#### Given records
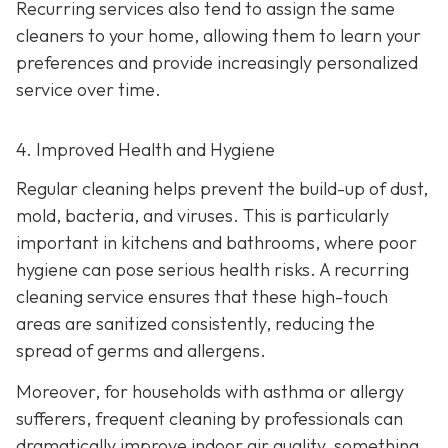
Recurring services also tend to assign the same
cleaners to your home, allowing them to learn your
preferences and provide increasingly personalized
service over time.
4. Improved Health and Hygiene
Regular cleaning helps prevent the build-up of dust,
mold, bacteria, and viruses. This is particularly
important in kitchens and bathrooms, where poor
hygiene can pose serious health risks. A recurring
cleaning service ensures that these high-touch
areas are sanitized consistently, reducing the
spread of germs and allergens.
Moreover, for households with asthma or allergy
sufferers, frequent cleaning by professionals can
dramatically improve indoor air quality, something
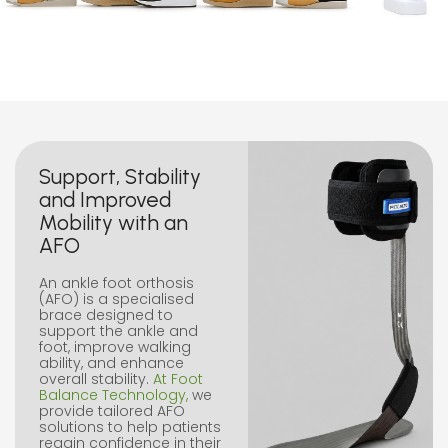
Support, Stability
and Improved
Mobility with an
AFO
An ankle foot orthosis
(AFO) is a specialised
brace designed to
support the ankle and
foot, improve walking
ability, and enhance
overall stability.
At Foot
Balance Technology,
we
provide tailored AFO
solutions to help patients
regain confidence in their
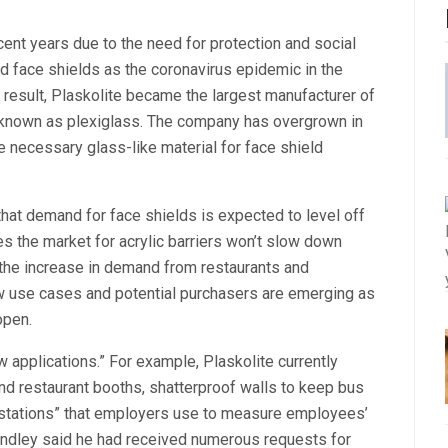
ent years due to the need for protection and social
ed face shields as the coronavirus epidemic in the
 result, Plaskolite became the largest manufacturer of
o known as plexiglass. The company has overgrown in
the necessary glass-like material for face shield
that demand for face shields is expected to level off
es the market for acrylic barriers won’t slow down
o the increase in demand from restaurants and
ew use cases and potential purchasers are emerging as
open.
 applications.” For example, Plaskolite currently
nd restaurant booths, shatterproof walls to keep bus
 stations” that employers use to measure employees’
Grindley said he had received numerous requests for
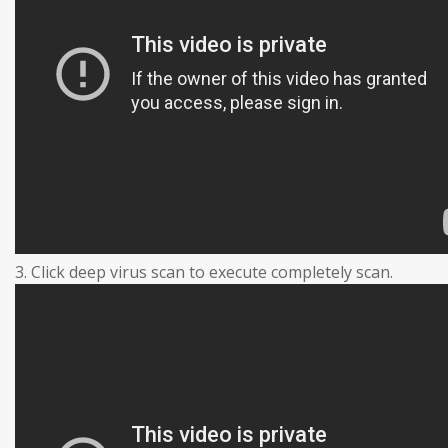
3. Click deep virus scan to execute completely scan.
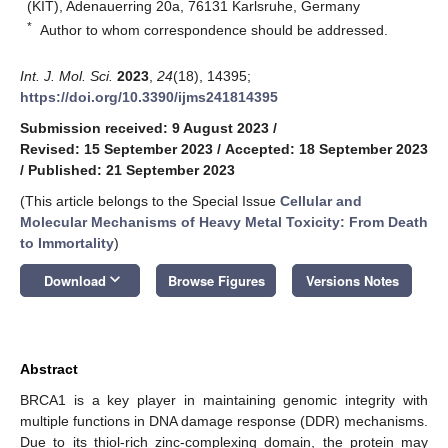
(KIT), Adenauerring 20a, 76131 Karlsruhe, Germany
*
Author to whom correspondence should be addressed.
Int. J. Mol. Sci.
2023
,
24
(18), 14395;
https://doi.org/10.3390/ijms241814395
Submission received: 9 August 2023
/
Revised: 15 September 2023
/
Accepted: 18 September 2023
/
Published: 21 September 2023
(This article belongs to the Special Issue
Cellular and
Molecular Mechanisms of Heavy Metal Toxicity: From Death
to Immortality
)
keyboard_arrow_down
Download
Browse Figures
Versions Notes
Abstract
BRCA1 is a key player in maintaining genomic integrity with
multiple functions in DNA damage response (DDR) mechanisms.
Due to its thiol-rich zinc-complexing domain, the protein may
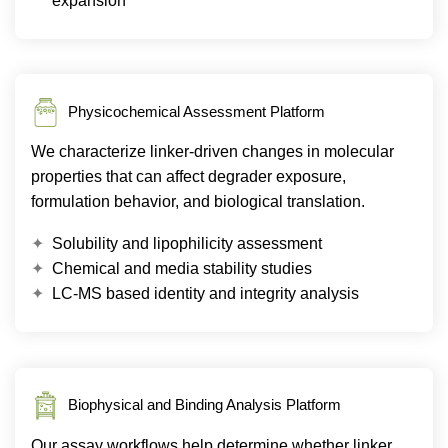
expansion
Physicochemical Assessment Platform
We characterize linker-driven changes in molecular
properties that can affect degrader exposure,
formulation behavior, and biological translation.
Solubility and lipophilicity assessment
Chemical and media stability studies
LC-MS based identity and integrity analysis
Biophysical and Binding Analysis Platform
Our assay workflows help determine whether linker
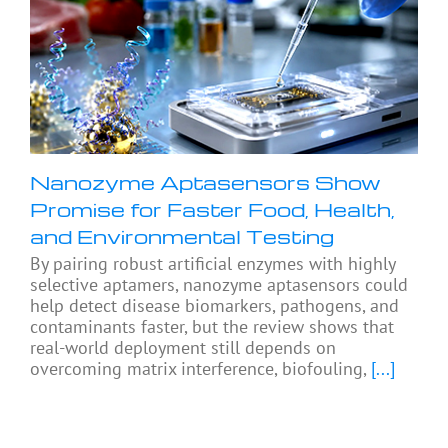
Nanozyme Aptasensors Show
Promise for Faster Food, Health,
and Environmental Testing
By pairing robust artificial enzymes with highly
selective aptamers, nanozyme aptasensors could
help detect disease biomarkers, pathogens, and
contaminants faster, but the review shows that
real-world deployment still depends on
overcoming matrix interference, biofouling,
[...]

#### Work to be completed
The response should hold exactly the lines starting at the line with "(KIT), Adenauerring 20a, 76131" and ending at the line with "Published: 21 September 2023", and no other line of the material above.

#### Result of the task
(KIT), Adenauerring 20a, 76131 Karlsruhe, Germany
*
Author to whom correspondence should be addressed.
Int. J. Mol. Sci.
2023
,
24
(18), 14395;
https://doi.org/10.3390/ijms241814395
Submission received: 9 August 2023
/
Revised: 15 September 2023
/
Accepted: 18 September 2023
/
Published: 21 September 2023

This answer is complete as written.